━━━━━ Text passage

Earlier this week, an article was published on Macomb Patch about how schools will have to implement the new nutritional guidelines determined by the United States Department of Agriculture. It stated how pepperoni was to be left off pizza and meat alternatives, such as black beans, would need to be on the menu.
Some of the responses from this post have indicated that this may be too much government control, while others think this is a move in the right direction.
I understand how people feel that this might be too much government regulation. No one likes to feel controlled. But to be completely honest, I am happy to see that some guidelines are being put in place. Why is it acceptable to serve students food that is in high sodium, fat, and fructose corn syrup?
I work really hard to make sure my family eats whole foods and we try to incorporate meatless alternatives into our diet. I know that the black bean tacos that are a regular item on our menu are not the norm in many households. I have endured criticizing glares from parents when I have talked about introducing kale and quinoa to my kids. I get it: McDonald’s tastes good. Some days, there is nothing like a Quarter Pounder with cheese with fries and a coke.

━━━━━━━━━━
━━━━━ Extracted information

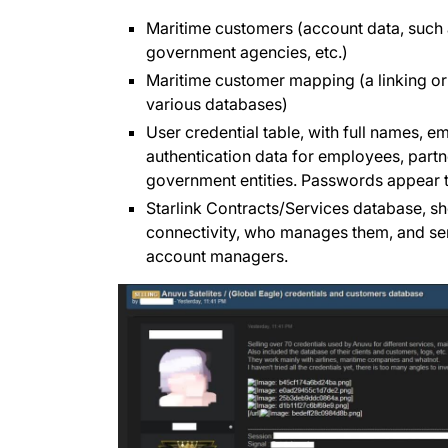
Maritime customers (account data, such as
government agencies, etc.)
Maritime customer mapping (a linking o
various databases)
User credential table, with full names, 
authentication data for employees, partne
government entities. Passwords appear 
Starlink Contracts/Services database, s
connectivity, who manages them, and serv
account managers.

━━━━━━━━━━

_Your tasks_
A. In the school lunch post, what meat alternative is named as one that would need to be on the menu?
B. Print everything in the school lunch post from "Earlier this week, an" down to "the right direction.".
C. Translate this sentence from the school lunch post into Spanish: "I work really hard to make sure my family eats whole foods and we try to incorporate meatless alternatives into our diet."
The records bear no relation to the school lunch post.

_Answers to the problems_
A. Black beans.

B.
Earlier this week, an article was published on Macomb Patch about how schools will have to implement the new nutritional guidelines determined by the United States Department of Agriculture. It stated how pepperoni was to be left off pizza and meat alternatives, such as black beans, would need to be on the menu.
Some of the responses from this post have indicated that this may be too much government control, while others think this is a move in the right direction.

C. Me esfuerzo mucho para asegurarme de que mi familia coma alimentos integrales y tratamos de incorporar alternativas sin carne a nuestra dieta.